Jorge Daniel Veneciano Resigns as Museum of Arts and Design Director
The museum has seen three directors leave in the last four years.
Though it’s been only four months since he first took up the job, Jorge Daniel Veneciano is stepping down from his post as director of the Museum of Arts and Design (MAD) in New York. He was appointed in September of last year, and started work in October.
“Current political events compel me to turn my attention to pressing needs in the cultural sector,” said Veneciano in a statement earlier today, which noted that “he will shift his focus to writing and consulting at the intersection of cultural policy, immigrant rights, and civic engagement.” The sudden change is in response to the election of Donald Trump, who will be sworn in as president on January 20, and has previously made incendiary comments about immigrants and crime.
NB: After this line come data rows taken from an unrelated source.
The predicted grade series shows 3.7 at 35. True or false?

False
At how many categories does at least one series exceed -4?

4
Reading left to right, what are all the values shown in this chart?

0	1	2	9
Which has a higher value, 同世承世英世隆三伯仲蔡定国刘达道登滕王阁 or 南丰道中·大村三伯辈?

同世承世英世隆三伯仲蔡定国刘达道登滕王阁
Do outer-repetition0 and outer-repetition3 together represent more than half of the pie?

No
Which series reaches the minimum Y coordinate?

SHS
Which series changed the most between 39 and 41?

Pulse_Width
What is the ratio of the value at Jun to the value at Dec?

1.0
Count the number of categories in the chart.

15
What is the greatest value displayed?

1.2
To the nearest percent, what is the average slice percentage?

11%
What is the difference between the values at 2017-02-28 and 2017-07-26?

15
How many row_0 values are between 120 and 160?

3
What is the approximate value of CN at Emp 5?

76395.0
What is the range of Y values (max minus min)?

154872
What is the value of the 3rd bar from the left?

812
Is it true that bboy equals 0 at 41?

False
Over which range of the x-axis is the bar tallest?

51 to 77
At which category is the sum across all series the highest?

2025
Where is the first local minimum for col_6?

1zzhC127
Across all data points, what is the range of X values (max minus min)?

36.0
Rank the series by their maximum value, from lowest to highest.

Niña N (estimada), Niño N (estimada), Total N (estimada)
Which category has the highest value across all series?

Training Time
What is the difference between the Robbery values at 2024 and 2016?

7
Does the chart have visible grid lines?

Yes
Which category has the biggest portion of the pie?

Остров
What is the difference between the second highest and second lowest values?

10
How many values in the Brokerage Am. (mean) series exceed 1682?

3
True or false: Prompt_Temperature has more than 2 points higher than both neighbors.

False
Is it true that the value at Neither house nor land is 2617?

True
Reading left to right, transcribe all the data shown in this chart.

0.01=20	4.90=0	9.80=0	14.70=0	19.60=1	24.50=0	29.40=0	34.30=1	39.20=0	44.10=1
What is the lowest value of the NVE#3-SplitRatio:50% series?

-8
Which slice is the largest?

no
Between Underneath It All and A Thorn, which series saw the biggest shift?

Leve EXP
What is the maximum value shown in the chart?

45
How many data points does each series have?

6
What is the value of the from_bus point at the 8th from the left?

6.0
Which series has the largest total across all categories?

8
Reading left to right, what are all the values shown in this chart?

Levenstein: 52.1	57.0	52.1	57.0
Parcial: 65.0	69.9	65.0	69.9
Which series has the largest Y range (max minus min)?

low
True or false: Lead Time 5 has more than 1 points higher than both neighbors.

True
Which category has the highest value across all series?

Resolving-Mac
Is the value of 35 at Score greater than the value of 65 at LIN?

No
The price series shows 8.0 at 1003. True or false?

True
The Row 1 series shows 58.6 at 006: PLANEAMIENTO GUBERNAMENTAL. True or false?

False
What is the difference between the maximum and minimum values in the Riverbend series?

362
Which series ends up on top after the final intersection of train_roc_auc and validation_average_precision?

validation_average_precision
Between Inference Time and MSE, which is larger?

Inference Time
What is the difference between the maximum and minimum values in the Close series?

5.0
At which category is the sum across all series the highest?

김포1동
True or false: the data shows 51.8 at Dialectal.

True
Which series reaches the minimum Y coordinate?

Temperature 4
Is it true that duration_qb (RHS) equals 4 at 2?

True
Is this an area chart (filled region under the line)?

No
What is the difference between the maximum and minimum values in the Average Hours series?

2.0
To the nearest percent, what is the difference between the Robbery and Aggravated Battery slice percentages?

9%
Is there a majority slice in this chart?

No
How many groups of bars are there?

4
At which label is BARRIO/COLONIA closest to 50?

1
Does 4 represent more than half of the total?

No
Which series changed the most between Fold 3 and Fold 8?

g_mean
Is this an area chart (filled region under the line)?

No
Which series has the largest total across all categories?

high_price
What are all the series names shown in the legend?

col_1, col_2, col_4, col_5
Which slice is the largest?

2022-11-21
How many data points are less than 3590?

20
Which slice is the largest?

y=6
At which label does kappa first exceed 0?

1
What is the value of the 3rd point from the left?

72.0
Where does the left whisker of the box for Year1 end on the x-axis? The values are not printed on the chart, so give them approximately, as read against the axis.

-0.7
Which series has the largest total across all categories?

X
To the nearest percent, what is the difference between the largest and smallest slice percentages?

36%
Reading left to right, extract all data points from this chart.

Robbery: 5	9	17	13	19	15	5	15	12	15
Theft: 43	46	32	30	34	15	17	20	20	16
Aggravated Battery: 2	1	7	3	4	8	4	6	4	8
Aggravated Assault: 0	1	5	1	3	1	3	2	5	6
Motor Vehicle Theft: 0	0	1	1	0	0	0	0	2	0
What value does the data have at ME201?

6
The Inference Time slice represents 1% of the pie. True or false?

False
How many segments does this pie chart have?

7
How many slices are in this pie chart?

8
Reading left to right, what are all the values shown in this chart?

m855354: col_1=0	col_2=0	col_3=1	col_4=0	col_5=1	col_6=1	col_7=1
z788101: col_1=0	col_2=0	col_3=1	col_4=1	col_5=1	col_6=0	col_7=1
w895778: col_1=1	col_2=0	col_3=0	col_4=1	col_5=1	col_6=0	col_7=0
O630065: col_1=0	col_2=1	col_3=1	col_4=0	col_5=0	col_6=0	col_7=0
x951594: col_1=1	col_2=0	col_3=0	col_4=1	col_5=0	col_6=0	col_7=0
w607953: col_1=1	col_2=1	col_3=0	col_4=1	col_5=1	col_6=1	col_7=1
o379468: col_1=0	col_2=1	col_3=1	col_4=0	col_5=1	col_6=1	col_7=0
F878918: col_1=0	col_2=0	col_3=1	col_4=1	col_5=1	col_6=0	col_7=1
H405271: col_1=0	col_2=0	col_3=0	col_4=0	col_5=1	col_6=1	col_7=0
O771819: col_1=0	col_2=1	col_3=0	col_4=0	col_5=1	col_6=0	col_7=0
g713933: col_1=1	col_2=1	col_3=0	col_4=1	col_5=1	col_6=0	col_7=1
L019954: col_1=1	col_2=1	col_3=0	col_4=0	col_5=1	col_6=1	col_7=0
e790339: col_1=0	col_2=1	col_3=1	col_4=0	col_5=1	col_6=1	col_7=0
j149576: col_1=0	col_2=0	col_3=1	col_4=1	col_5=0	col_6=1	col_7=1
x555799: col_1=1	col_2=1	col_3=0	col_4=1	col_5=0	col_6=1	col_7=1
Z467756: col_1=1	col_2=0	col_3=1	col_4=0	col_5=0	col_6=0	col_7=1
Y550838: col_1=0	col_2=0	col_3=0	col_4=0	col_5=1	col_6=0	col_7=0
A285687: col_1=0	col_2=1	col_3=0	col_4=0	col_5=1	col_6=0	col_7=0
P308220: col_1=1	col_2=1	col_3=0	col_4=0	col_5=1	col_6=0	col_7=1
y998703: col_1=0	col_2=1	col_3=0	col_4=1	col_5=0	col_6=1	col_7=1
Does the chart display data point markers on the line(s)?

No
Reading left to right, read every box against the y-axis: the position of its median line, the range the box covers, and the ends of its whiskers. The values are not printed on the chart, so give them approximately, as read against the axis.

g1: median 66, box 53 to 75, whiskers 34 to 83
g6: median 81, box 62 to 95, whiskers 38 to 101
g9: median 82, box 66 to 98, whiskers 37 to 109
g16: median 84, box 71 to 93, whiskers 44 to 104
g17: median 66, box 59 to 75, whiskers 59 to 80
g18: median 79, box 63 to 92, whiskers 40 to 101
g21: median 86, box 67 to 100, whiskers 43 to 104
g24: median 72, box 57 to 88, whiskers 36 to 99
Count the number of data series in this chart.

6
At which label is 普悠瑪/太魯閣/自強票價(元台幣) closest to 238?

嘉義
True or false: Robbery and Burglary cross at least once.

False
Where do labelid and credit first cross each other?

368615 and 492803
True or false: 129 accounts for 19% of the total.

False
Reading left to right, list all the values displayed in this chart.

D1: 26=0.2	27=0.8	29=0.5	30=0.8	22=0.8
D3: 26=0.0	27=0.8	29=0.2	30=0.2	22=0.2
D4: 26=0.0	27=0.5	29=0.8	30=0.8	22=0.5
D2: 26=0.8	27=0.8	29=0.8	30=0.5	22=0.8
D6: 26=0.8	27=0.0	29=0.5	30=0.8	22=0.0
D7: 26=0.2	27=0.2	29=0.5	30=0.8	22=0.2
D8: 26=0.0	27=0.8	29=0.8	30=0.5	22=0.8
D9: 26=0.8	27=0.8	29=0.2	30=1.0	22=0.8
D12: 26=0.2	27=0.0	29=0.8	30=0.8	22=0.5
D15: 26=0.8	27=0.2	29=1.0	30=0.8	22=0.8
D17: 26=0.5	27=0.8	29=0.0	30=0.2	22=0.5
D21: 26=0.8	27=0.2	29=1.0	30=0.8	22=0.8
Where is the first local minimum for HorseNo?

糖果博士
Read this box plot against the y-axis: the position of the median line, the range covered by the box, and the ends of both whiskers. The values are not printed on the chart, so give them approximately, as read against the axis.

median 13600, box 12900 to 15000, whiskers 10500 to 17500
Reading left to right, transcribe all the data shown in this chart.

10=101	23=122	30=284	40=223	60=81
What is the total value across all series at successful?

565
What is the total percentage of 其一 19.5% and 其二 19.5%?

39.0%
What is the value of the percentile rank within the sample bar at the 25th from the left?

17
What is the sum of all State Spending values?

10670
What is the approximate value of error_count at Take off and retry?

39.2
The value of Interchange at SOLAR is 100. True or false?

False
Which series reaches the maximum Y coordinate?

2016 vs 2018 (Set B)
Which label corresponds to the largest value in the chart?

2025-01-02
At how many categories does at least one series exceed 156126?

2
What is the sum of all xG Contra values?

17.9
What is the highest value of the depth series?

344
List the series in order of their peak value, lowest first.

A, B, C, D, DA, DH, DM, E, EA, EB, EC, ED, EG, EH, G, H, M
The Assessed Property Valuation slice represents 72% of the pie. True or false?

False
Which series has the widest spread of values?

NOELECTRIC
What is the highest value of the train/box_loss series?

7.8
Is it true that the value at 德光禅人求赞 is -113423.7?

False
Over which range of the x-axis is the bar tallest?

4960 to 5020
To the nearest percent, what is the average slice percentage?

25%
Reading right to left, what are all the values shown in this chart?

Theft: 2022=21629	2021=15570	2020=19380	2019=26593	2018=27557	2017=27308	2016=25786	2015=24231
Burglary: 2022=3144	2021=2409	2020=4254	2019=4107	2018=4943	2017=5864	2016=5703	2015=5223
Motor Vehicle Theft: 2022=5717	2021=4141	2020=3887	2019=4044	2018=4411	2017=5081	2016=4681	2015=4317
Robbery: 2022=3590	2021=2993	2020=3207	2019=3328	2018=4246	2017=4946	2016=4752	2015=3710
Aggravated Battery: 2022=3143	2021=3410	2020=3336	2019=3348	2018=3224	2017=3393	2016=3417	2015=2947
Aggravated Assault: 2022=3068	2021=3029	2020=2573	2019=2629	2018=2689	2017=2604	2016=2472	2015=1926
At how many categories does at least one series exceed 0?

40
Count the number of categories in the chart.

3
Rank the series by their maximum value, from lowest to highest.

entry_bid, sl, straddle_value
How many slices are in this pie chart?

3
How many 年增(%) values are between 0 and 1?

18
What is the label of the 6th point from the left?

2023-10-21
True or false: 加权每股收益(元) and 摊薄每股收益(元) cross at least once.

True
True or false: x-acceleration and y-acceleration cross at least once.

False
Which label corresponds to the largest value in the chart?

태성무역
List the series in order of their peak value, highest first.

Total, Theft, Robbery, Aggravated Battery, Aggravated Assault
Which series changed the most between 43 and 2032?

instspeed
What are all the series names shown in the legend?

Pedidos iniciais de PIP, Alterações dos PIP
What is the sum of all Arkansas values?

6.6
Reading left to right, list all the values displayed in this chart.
in an email to artnet News, Veneciano writes:
“The world was a different place in October when I started this position. The fate of humanism and democracy are now at risk. As a cultural professional and a Latin American immigrant, I have a personal stake in taking a broad view of what I may contribute to fostering civility in these less than civil times. When I worked for the Los Angeles Cultural Affairs Department I partnered immigrant rights and arts organizations to do the work of cultural advocacy. At the Paul Robeson Galleries, the Sheldon Museum, and El Museo I pursued similar and broader advocacy. I feel compelled to return to the work of fostering cultural democracy on the widest registers possible.”
Prior to joining MAD, Veneciano spent two years at the helm of New York’s El Museo del Barrio, dedicated to Caribbean and Latin American arts and culture.
Currently, Veneciano is writing a book about cultural institutions’ social relevance and their ability to help in “securing civility in uncivil times.”
With Veneciano’s last day on the job being January 31, board chair Michele Cohen is in line to serve as interim director. “Though we are sorry to see him go, we understand and respect his decision,” she said in a statement.
The museum has seen an unusual amount of turnover in the top post since January 2013, when Holly Hotchner, its longtime director, announced she would be stepping down. Glenn Adamson, her successor, held the job for just two and a half years, from September 2013 to March 2016.
Veneciano will help consult with the museum as it searches, yet again, for a new leader.
“I remain a great admirer of the Museum of Arts and Design,” Veneciano added. “I am confident that it will be in good hands going forward.”